Starting at the line that holds "4: (705, 385, 5.57)" and stopping at the line that holds "15: (474, 216, 3.22)", restate the records below word for word, with both of those lines included.

*** EXTRACTED MATERIAL Section Begins ***

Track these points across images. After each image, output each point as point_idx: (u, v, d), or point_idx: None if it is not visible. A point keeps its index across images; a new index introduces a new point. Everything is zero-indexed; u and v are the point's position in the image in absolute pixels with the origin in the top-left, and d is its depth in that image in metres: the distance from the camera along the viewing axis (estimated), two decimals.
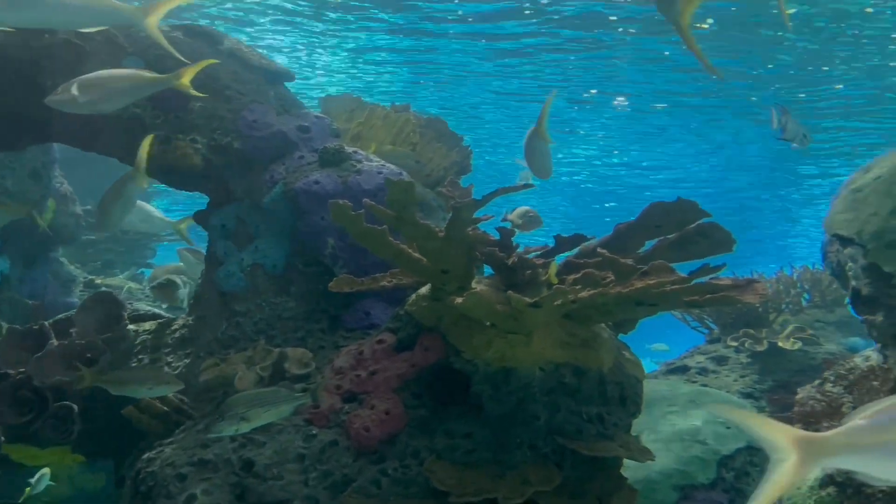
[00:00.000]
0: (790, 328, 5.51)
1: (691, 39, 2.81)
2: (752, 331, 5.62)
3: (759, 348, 5.42)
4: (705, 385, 5.57)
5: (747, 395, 5.19)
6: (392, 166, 4.10)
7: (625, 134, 15.98)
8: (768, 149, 15.59)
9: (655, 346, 8.62)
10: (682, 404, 5.27)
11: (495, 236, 3.36)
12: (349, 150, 4.06)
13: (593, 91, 12.99)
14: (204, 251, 4.41)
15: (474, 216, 3.22)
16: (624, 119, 14.92)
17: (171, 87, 3.41)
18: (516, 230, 3.72)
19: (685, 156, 17.40)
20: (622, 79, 12.27)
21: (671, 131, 15.39)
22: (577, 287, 2.73)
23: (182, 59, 3.53)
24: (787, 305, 6.01)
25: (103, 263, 9.93)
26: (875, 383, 3.26)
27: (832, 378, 3.78)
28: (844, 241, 3.37)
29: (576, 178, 20.91)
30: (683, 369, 5.90)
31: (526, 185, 3.20)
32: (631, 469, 4.74)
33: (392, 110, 4.77)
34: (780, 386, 5.17)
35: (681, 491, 4.64)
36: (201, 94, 3.56)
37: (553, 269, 3.16)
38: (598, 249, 3.07)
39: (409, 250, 3.14)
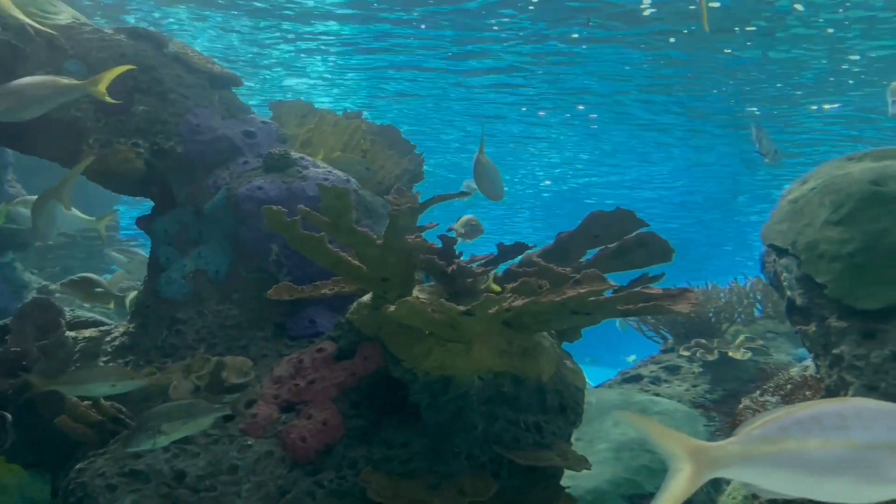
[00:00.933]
0: (741, 338, 5.61)
1: None
2: (703, 341, 5.71)
3: (711, 358, 5.51)
4: (657, 394, 5.64)
5: (698, 405, 5.27)
6: (339, 173, 4.10)
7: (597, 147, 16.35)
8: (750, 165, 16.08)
9: (631, 358, 8.76)
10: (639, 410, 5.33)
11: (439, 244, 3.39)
12: (295, 155, 4.05)
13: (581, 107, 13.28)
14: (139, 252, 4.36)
15: (419, 223, 3.26)
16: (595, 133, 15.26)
17: (88, 94, 3.37)
18: (459, 239, 3.75)
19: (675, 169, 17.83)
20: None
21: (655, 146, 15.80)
22: (509, 295, 2.75)
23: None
24: (739, 316, 6.12)
25: (62, 269, 9.78)
26: (808, 393, 3.34)
27: (771, 388, 3.86)
28: (780, 252, 3.44)
29: (544, 190, 21.28)
30: (637, 378, 5.97)
31: (463, 194, 3.22)
32: (581, 478, 4.78)
33: (344, 117, 4.76)
34: (730, 395, 5.24)
35: (629, 500, 4.69)
36: (115, 101, 3.54)
37: (492, 277, 3.19)
38: (534, 258, 3.10)
39: (349, 258, 3.15)
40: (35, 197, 5.06)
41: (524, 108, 13.65)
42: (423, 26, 10.03)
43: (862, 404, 1.61)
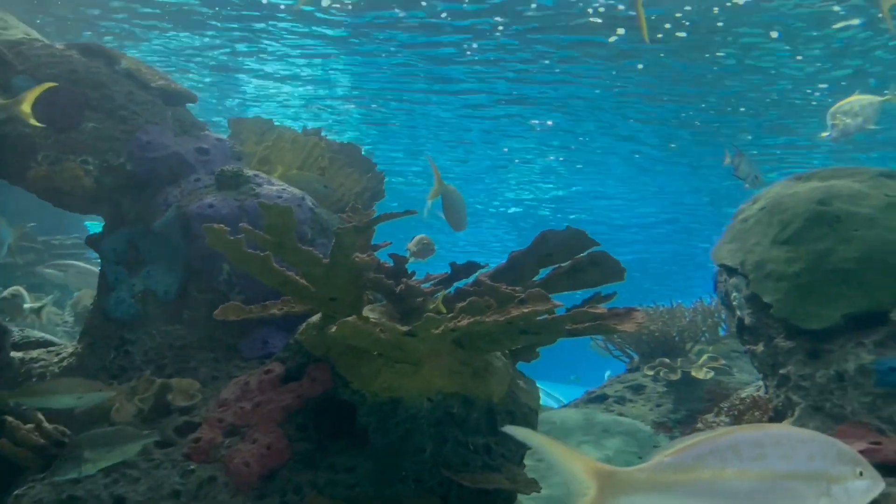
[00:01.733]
0: (704, 358, 5.63)
1: None
2: (667, 360, 5.73)
3: (674, 377, 5.52)
4: (622, 414, 5.64)
5: (660, 424, 5.27)
6: (294, 190, 4.08)
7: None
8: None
9: (609, 374, 8.85)
10: (597, 434, 5.31)
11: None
12: (249, 173, 4.02)
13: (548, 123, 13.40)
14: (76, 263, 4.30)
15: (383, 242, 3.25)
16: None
17: (12, 115, 3.34)
18: (411, 258, 3.75)
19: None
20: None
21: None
22: (451, 315, 2.74)
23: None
24: (704, 335, 6.15)
25: (28, 286, 9.65)
26: (758, 414, 3.35)
27: (725, 408, 3.87)
28: (730, 271, 3.47)
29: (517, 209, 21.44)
30: (602, 398, 5.97)
31: (408, 212, 3.22)
32: (542, 500, 4.74)
33: (303, 134, 4.75)
34: (693, 415, 5.25)
35: None
36: (39, 124, 3.51)
37: (441, 297, 3.17)
38: (482, 278, 3.10)
39: (296, 277, 3.12)
40: None
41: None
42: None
43: (781, 432, 1.60)
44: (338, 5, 9.03)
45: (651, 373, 5.77)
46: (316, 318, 3.41)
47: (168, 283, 3.91)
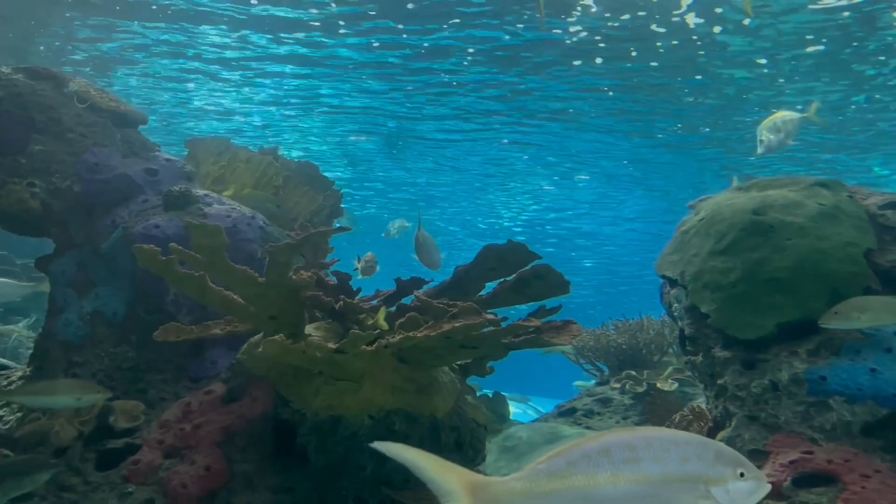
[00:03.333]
0: (669, 370, 5.65)
1: None
2: (633, 372, 5.75)
3: (640, 390, 5.54)
4: (589, 427, 5.64)
5: None
6: (244, 209, 4.10)
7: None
8: None
9: (578, 383, 8.82)
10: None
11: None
12: (199, 192, 4.05)
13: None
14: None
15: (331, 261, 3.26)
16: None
17: None
18: (353, 275, 3.77)
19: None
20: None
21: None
22: (376, 331, 2.76)
23: None
24: (671, 346, 6.16)
25: (5, 310, 9.61)
26: (701, 424, 3.37)
27: (677, 420, 3.89)
28: (672, 282, 3.50)
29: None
30: (572, 411, 5.96)
31: (343, 228, 3.25)
32: None
33: (259, 153, 4.78)
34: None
35: None
36: None
37: (382, 314, 3.19)
38: (419, 294, 3.12)
39: (233, 297, 3.13)
40: None
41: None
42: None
43: (653, 434, 1.58)
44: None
45: (618, 385, 5.79)
46: (257, 337, 3.42)
47: (116, 305, 3.91)
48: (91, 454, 3.28)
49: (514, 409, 7.78)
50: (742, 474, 1.54)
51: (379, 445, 1.52)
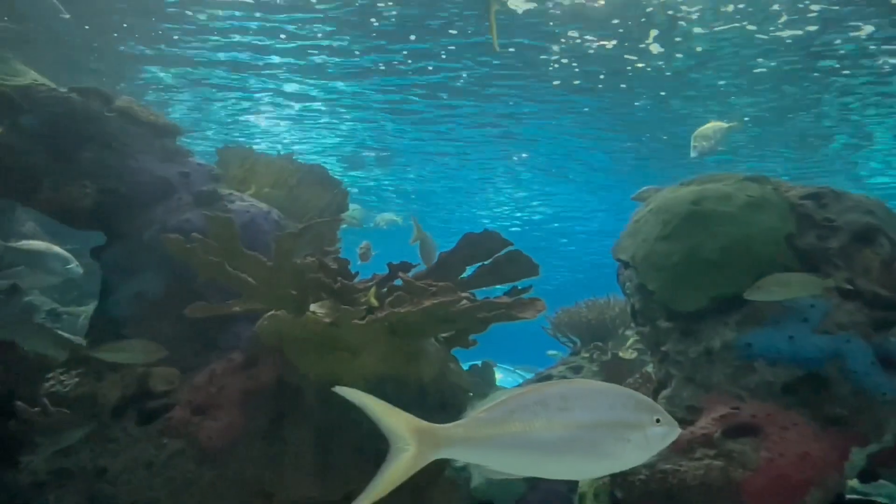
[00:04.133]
0: (630, 341, 5.62)
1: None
2: (600, 344, 5.72)
3: (605, 358, 5.50)
4: None
5: None
6: (262, 205, 4.09)
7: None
8: None
9: (551, 352, 8.81)
10: None
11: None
12: (224, 191, 4.04)
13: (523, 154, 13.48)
14: None
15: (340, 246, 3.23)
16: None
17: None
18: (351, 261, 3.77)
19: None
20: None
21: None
22: (363, 308, 2.74)
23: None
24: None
25: (80, 294, 9.65)
26: (648, 386, 3.33)
27: (631, 382, 3.85)
28: (625, 265, 3.45)
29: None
30: (548, 378, 5.94)
31: (338, 219, 3.22)
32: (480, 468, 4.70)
33: (276, 158, 4.77)
34: None
35: (528, 481, 4.62)
36: None
37: (372, 293, 3.17)
38: (404, 276, 3.10)
39: (248, 278, 3.12)
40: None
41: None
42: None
43: (584, 387, 1.56)
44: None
45: (587, 355, 5.75)
46: (270, 313, 3.41)
47: (156, 287, 3.91)
48: (133, 412, 3.29)
49: (501, 375, 7.76)
50: (658, 420, 1.52)
51: (338, 389, 1.50)
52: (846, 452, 2.56)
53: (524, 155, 13.94)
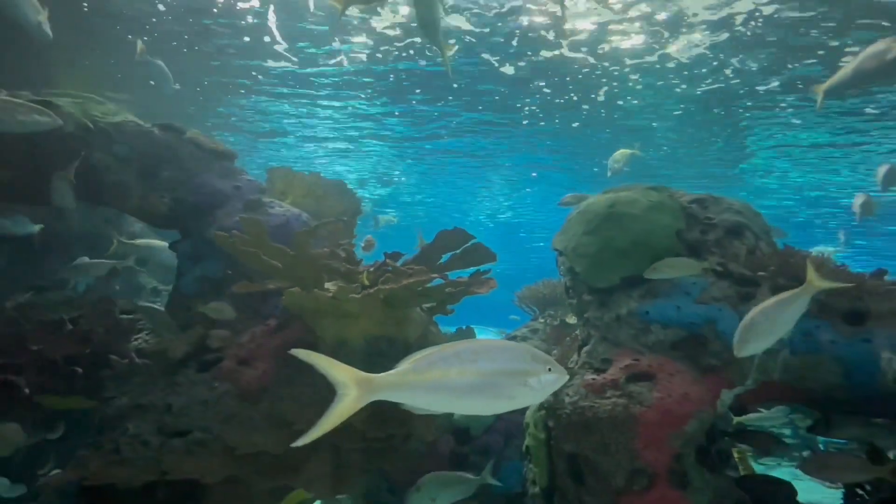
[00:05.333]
0: None
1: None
2: (552, 312, 5.67)
3: (555, 323, 5.45)
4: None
5: (546, 352, 5.18)
6: (295, 210, 4.07)
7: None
8: None
9: (512, 317, 8.76)
10: None
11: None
12: (266, 200, 4.03)
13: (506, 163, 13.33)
14: None
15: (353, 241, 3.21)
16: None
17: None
18: (361, 251, 3.76)
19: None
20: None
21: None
22: (355, 286, 2.71)
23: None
24: None
25: (173, 275, 9.53)
26: (575, 344, 3.29)
27: (567, 341, 3.81)
28: (560, 253, 3.40)
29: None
30: (514, 338, 5.90)
31: (339, 220, 3.18)
32: None
33: (308, 175, 4.74)
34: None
35: (495, 414, 4.59)
36: None
37: (365, 275, 3.14)
38: (391, 262, 3.07)
39: (276, 264, 3.11)
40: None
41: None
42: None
43: (491, 344, 1.52)
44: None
45: (543, 321, 5.69)
46: (293, 289, 3.39)
47: (216, 271, 3.91)
48: (194, 363, 3.30)
49: (489, 336, 7.71)
50: (550, 369, 1.49)
51: (294, 352, 1.42)
52: (718, 393, 2.51)
53: (504, 170, 13.80)
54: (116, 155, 3.88)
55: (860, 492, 2.49)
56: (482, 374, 1.43)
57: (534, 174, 14.15)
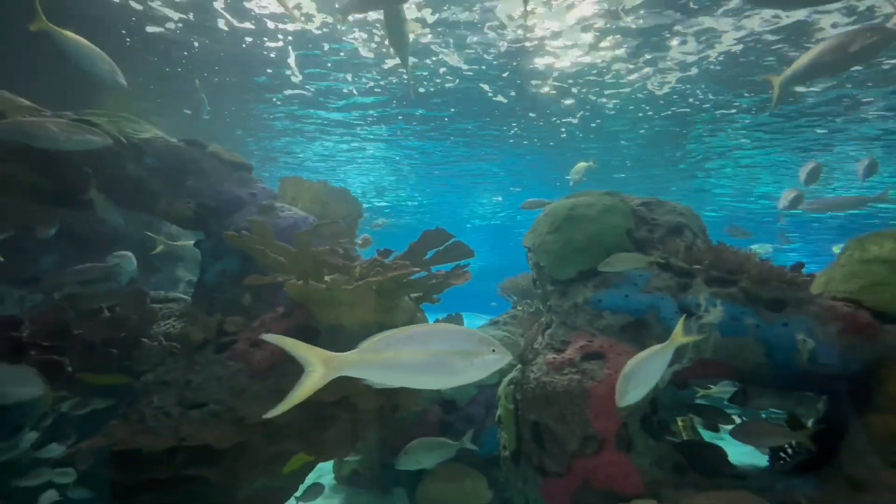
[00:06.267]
0: None
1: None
2: (528, 301, 5.63)
3: (531, 310, 5.42)
4: (508, 331, 5.52)
5: (522, 335, 5.14)
6: (303, 213, 4.02)
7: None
8: None
9: (493, 304, 8.75)
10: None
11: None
12: (278, 205, 3.98)
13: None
14: None
15: (358, 243, 3.15)
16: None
17: None
18: (358, 247, 3.73)
19: None
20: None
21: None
22: (346, 278, 2.67)
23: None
24: None
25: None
26: (540, 328, 3.24)
27: (535, 326, 3.77)
28: (529, 250, 3.35)
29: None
30: (496, 322, 5.86)
31: (334, 222, 3.12)
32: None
33: (315, 183, 4.69)
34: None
35: (477, 388, 4.55)
36: None
37: (358, 269, 3.10)
38: (380, 259, 3.02)
39: (282, 260, 3.07)
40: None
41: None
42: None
43: (443, 327, 1.48)
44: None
45: (521, 307, 5.65)
46: (292, 280, 3.34)
47: (234, 266, 3.87)
48: (211, 345, 3.26)
49: (472, 321, 7.69)
50: (493, 351, 1.44)
51: (266, 336, 1.39)
52: None
53: (496, 177, 13.75)
54: (146, 166, 3.83)
55: (783, 455, 2.46)
56: (433, 353, 1.40)
57: (517, 189, 14.08)
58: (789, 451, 2.44)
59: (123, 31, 5.65)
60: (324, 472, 5.05)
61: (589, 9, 5.14)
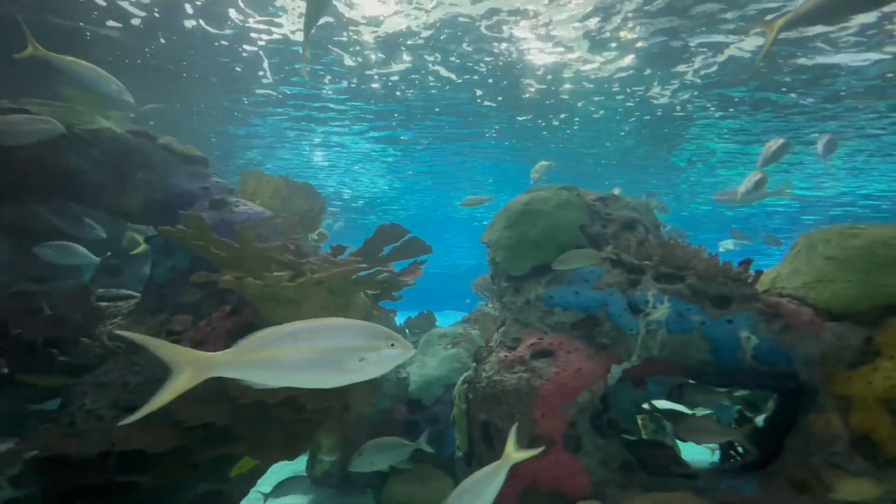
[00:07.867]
0: None
1: None
2: None
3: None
4: (474, 329, 5.44)
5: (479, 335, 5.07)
6: (259, 208, 3.87)
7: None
8: None
9: (467, 301, 8.72)
10: (452, 339, 5.12)
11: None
12: (231, 199, 3.82)
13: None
14: None
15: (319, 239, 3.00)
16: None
17: None
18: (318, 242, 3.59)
19: None
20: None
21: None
22: (288, 274, 2.54)
23: None
24: None
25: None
26: (497, 325, 3.16)
27: (490, 324, 3.68)
28: (487, 245, 3.27)
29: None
30: (468, 320, 5.78)
31: (278, 216, 2.99)
32: (418, 374, 4.53)
33: (276, 177, 4.53)
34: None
35: (444, 387, 4.47)
36: None
37: (308, 265, 2.97)
38: (325, 255, 2.90)
39: (224, 255, 2.92)
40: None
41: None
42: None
43: (331, 322, 1.33)
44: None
45: (492, 305, 5.58)
46: (227, 277, 3.20)
47: (184, 263, 3.71)
48: None
49: (453, 318, 7.60)
50: (392, 345, 1.32)
51: (122, 333, 1.24)
52: (608, 368, 2.41)
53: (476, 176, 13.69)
54: (91, 158, 3.64)
55: (733, 453, 2.42)
56: (317, 350, 1.28)
57: (490, 180, 13.99)
58: (740, 449, 2.40)
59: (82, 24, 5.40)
60: (298, 471, 4.91)
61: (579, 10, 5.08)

*** EXTRACTED MATERIAL Section Ends ***

THE COMPLETED TASK:
4: (705, 385, 5.57)
5: (747, 395, 5.19)
6: (392, 166, 4.10)
7: (625, 134, 15.98)
8: (768, 149, 15.59)
9: (655, 346, 8.62)
10: (682, 404, 5.27)
11: (495, 236, 3.36)
12: (349, 150, 4.06)
13: (593, 91, 12.99)
14: (204, 251, 4.41)
15: (474, 216, 3.22)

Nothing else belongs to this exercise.